Collected data entries
============
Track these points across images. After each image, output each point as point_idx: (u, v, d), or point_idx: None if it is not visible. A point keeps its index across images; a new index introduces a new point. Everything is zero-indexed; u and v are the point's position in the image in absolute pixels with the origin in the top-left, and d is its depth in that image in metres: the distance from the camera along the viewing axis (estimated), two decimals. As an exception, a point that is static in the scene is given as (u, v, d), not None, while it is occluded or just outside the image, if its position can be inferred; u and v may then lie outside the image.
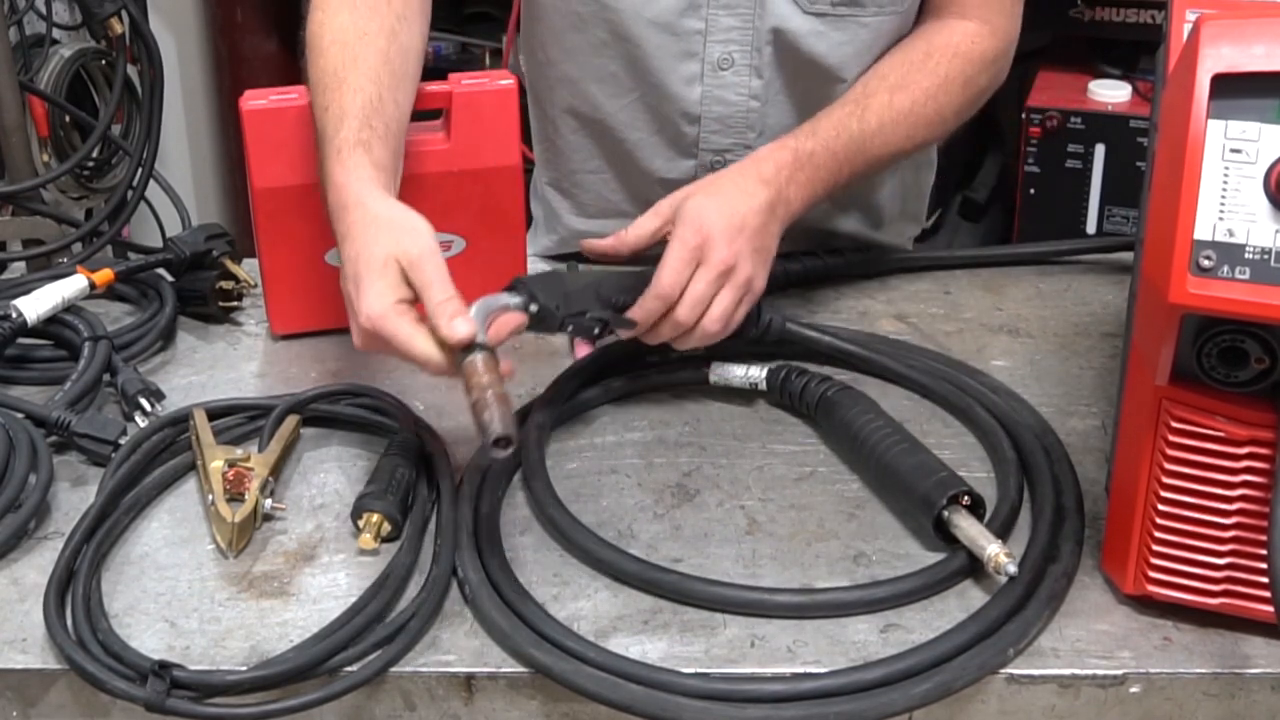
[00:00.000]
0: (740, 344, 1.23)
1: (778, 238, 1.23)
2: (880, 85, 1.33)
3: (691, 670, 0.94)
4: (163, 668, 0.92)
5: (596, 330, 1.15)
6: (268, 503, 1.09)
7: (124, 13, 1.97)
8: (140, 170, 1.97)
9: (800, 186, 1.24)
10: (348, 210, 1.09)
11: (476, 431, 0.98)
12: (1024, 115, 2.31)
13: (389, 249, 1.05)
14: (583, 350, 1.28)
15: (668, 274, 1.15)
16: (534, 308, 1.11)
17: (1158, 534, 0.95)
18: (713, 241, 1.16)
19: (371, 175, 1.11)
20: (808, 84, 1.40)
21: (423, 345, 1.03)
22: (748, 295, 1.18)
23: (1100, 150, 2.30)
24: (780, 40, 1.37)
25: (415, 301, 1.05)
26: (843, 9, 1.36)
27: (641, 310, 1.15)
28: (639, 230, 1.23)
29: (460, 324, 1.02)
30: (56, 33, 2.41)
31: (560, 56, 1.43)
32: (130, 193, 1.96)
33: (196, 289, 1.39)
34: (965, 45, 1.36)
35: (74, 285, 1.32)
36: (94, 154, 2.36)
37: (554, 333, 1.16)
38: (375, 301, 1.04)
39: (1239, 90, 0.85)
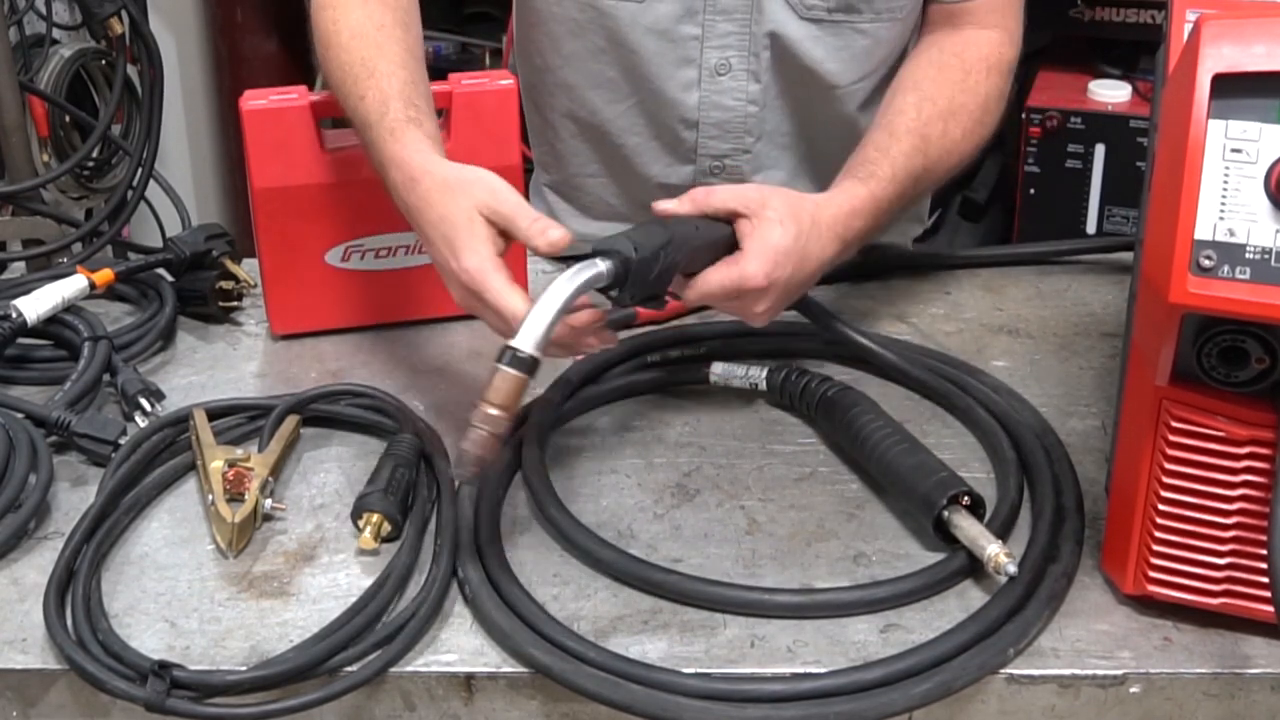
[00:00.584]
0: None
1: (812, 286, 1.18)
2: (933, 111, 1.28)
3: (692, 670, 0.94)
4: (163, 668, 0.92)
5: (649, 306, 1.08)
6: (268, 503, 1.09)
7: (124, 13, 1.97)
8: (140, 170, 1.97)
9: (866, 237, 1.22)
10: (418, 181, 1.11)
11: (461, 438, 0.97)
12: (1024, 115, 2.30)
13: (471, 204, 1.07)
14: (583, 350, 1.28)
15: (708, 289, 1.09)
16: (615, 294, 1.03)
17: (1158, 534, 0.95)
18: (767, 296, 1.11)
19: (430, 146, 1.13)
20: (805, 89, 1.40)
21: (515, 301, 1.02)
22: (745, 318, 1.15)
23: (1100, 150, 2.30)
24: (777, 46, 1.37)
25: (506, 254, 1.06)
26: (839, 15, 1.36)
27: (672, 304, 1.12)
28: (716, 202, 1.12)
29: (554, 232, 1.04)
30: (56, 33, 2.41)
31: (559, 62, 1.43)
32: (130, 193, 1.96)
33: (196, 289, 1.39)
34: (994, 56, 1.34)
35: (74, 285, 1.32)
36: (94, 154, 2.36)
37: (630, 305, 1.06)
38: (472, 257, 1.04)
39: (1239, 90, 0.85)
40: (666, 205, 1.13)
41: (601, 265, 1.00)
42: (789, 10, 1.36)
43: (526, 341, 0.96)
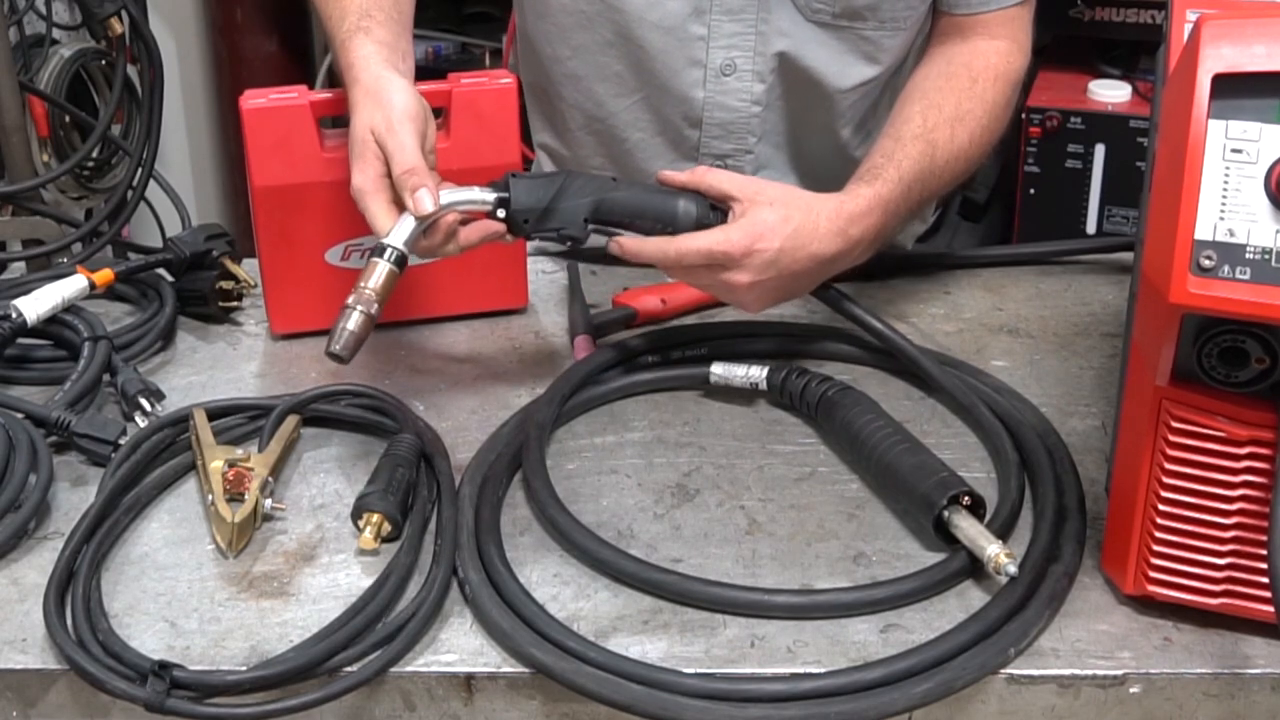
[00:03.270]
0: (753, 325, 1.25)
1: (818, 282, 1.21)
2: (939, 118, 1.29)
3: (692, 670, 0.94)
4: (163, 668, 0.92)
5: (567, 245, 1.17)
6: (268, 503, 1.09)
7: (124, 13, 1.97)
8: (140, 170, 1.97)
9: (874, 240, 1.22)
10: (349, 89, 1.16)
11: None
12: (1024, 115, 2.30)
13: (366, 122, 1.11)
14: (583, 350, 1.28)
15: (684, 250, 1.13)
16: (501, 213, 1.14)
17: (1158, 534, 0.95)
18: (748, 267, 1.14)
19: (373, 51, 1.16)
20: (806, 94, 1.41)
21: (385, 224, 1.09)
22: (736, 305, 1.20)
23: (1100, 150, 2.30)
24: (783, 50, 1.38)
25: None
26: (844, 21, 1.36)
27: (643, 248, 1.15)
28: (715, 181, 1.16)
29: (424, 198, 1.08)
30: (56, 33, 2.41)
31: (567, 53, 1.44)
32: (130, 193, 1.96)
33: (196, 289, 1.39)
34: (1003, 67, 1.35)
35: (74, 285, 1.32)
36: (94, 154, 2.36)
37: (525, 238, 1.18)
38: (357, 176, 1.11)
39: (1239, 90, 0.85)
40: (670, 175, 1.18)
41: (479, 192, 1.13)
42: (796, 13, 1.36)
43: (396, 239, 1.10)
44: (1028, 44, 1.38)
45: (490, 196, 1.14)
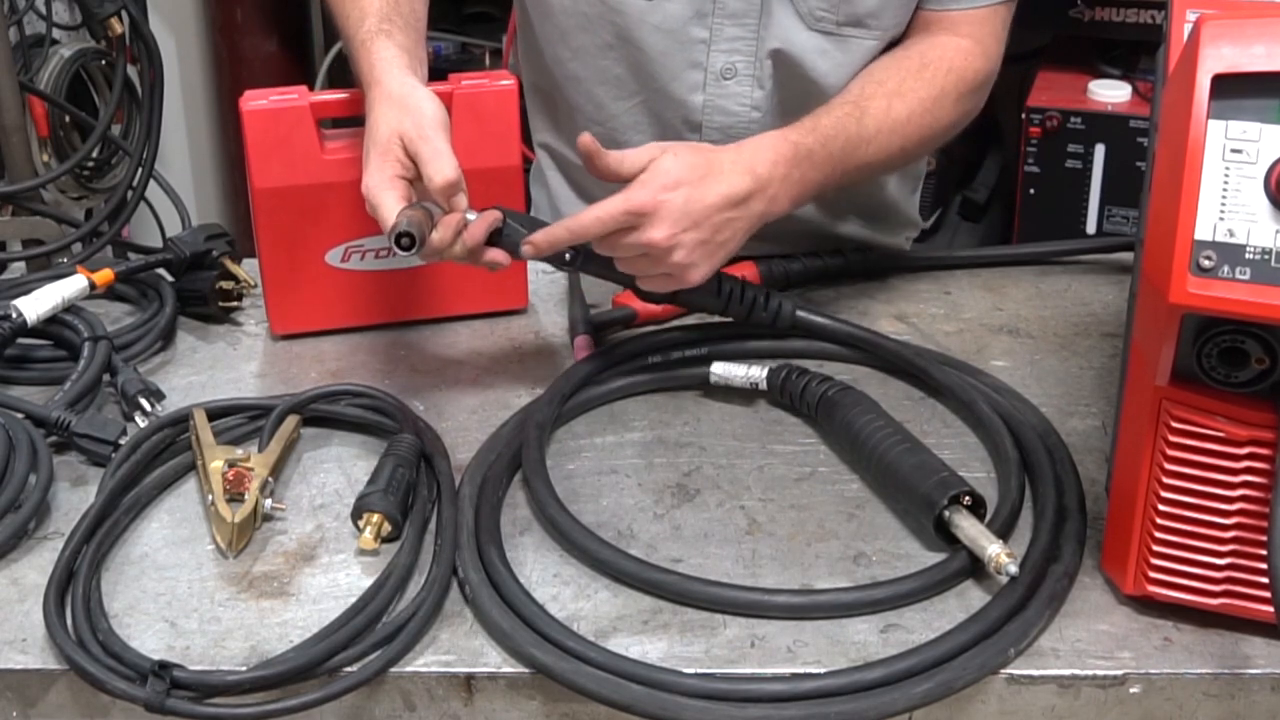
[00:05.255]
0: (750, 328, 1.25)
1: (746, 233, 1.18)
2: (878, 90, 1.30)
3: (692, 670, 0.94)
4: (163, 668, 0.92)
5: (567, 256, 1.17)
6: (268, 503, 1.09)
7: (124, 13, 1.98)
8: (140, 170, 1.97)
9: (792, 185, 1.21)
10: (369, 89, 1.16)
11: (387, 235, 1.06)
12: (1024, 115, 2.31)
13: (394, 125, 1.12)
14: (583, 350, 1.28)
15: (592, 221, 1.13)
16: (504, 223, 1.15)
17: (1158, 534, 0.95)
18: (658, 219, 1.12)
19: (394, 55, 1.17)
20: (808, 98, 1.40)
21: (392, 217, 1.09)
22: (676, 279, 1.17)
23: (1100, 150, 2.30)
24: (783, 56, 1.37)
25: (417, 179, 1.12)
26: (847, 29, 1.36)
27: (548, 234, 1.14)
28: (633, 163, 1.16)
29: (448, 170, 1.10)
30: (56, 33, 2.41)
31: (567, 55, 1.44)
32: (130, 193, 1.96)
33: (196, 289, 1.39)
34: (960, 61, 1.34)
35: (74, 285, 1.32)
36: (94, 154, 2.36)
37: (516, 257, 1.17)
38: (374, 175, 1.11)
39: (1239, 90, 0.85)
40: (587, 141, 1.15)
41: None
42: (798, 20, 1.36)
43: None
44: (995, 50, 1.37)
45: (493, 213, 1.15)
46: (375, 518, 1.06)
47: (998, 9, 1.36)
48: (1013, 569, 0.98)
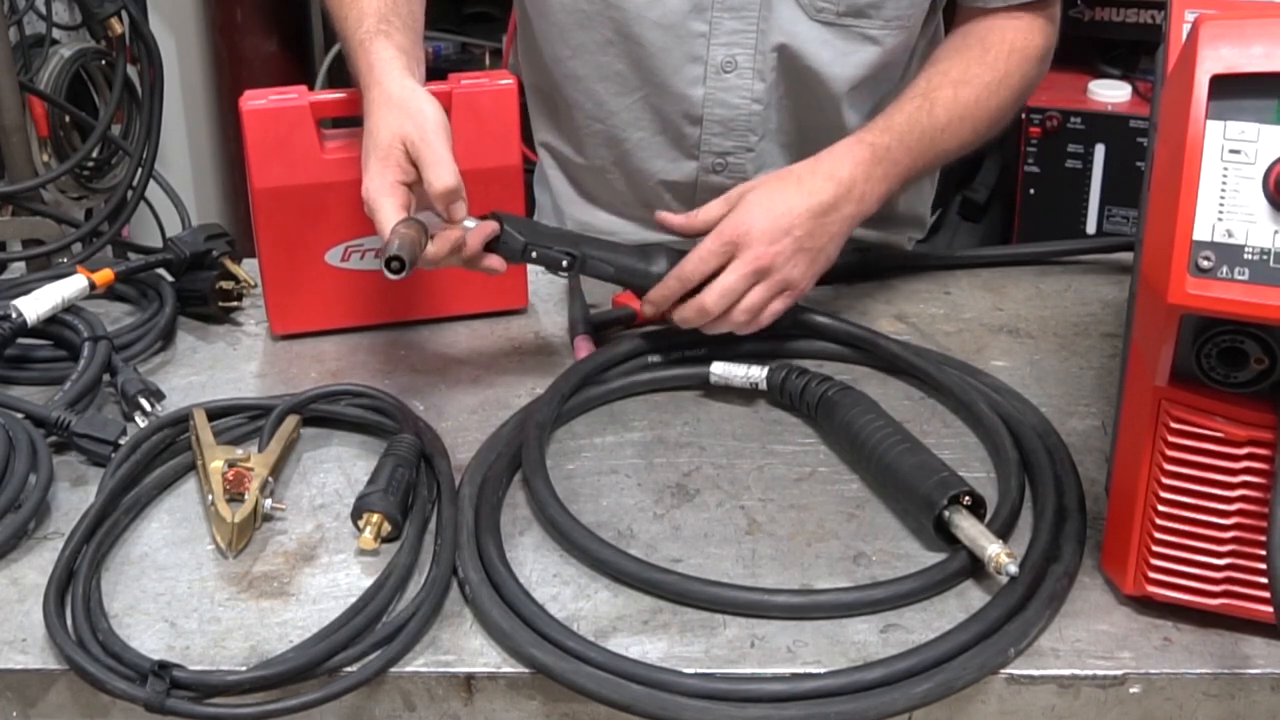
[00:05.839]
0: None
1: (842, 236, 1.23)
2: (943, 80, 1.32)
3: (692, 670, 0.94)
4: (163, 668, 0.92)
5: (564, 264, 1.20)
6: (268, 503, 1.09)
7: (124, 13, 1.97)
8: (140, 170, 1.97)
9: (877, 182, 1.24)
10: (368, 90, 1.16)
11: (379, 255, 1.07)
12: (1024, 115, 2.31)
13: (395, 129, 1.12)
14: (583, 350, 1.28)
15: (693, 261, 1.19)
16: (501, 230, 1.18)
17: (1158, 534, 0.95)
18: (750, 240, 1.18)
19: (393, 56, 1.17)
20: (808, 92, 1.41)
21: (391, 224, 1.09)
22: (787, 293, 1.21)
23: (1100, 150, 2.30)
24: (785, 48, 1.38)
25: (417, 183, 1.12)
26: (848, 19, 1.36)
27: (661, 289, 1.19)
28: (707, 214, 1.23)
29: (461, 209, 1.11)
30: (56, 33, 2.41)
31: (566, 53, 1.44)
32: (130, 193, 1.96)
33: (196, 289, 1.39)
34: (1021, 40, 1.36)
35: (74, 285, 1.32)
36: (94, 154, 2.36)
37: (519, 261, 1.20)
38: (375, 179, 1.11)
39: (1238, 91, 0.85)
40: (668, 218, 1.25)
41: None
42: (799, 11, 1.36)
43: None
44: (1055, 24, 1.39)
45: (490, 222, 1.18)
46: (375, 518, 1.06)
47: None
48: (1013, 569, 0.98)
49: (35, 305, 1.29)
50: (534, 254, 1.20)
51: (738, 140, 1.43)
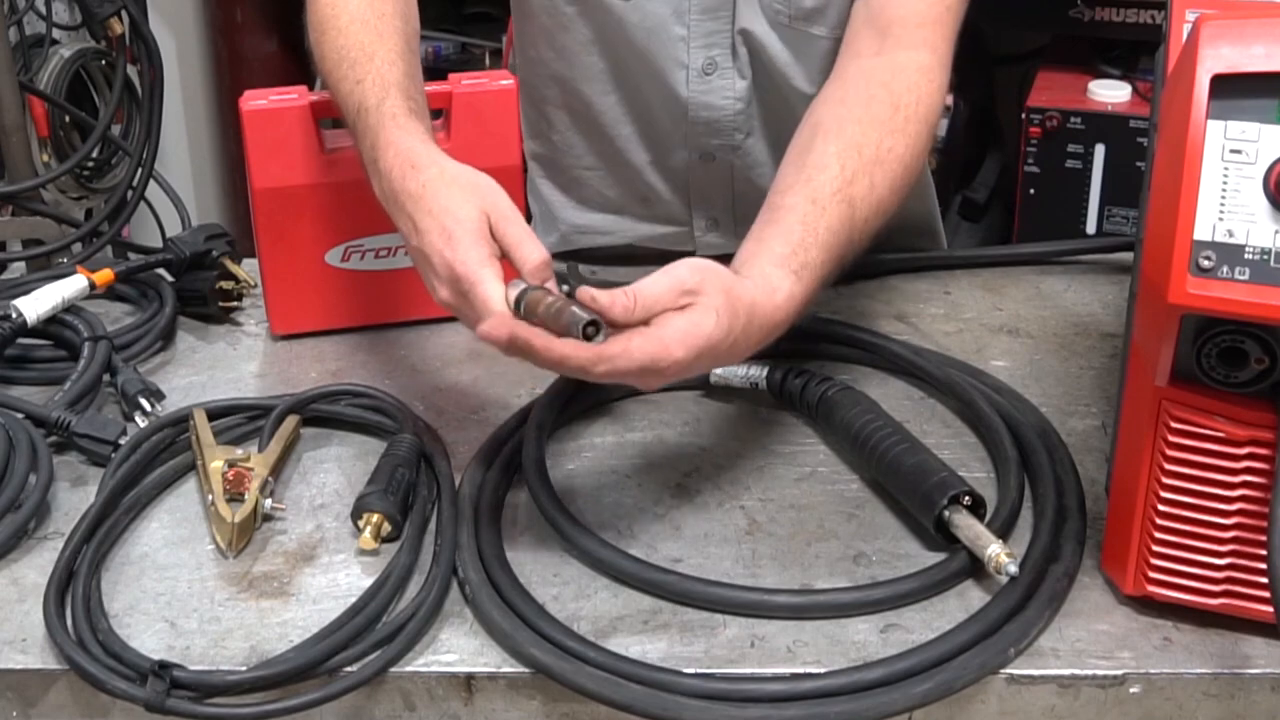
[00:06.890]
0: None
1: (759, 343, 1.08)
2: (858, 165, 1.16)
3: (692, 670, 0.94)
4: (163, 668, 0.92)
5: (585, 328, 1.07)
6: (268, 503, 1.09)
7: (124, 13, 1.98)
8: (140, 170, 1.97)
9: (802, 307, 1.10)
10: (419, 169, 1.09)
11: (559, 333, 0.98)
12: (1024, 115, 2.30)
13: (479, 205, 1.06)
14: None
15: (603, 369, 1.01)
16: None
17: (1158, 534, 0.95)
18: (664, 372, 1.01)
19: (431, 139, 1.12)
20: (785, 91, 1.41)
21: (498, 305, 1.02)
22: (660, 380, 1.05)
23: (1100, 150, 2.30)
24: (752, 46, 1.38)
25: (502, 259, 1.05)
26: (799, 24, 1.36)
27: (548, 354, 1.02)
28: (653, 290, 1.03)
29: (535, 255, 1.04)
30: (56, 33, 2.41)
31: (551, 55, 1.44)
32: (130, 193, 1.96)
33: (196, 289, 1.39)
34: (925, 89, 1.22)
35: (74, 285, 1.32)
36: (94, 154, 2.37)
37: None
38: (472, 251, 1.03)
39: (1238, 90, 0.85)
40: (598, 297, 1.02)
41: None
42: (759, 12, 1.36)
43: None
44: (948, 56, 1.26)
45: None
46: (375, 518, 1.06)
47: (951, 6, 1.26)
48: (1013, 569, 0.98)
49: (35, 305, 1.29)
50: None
============
• TASK OBJECTIVE
From the line that has "20: (808, 84, 1.40)" through the line that has "38: (375, 301, 1.04)", copy every line exactly as it appears above, and leave out all others.

• RESULT BELOW
20: (808, 84, 1.40)
21: (423, 345, 1.03)
22: (748, 295, 1.18)
23: (1100, 150, 2.30)
24: (780, 40, 1.37)
25: (415, 301, 1.05)
26: (843, 9, 1.36)
27: (641, 310, 1.15)
28: (639, 230, 1.23)
29: (460, 324, 1.02)
30: (56, 33, 2.41)
31: (560, 56, 1.43)
32: (130, 193, 1.96)
33: (196, 289, 1.39)
34: (965, 45, 1.36)
35: (74, 285, 1.32)
36: (94, 154, 2.36)
37: (554, 333, 1.16)
38: (375, 301, 1.04)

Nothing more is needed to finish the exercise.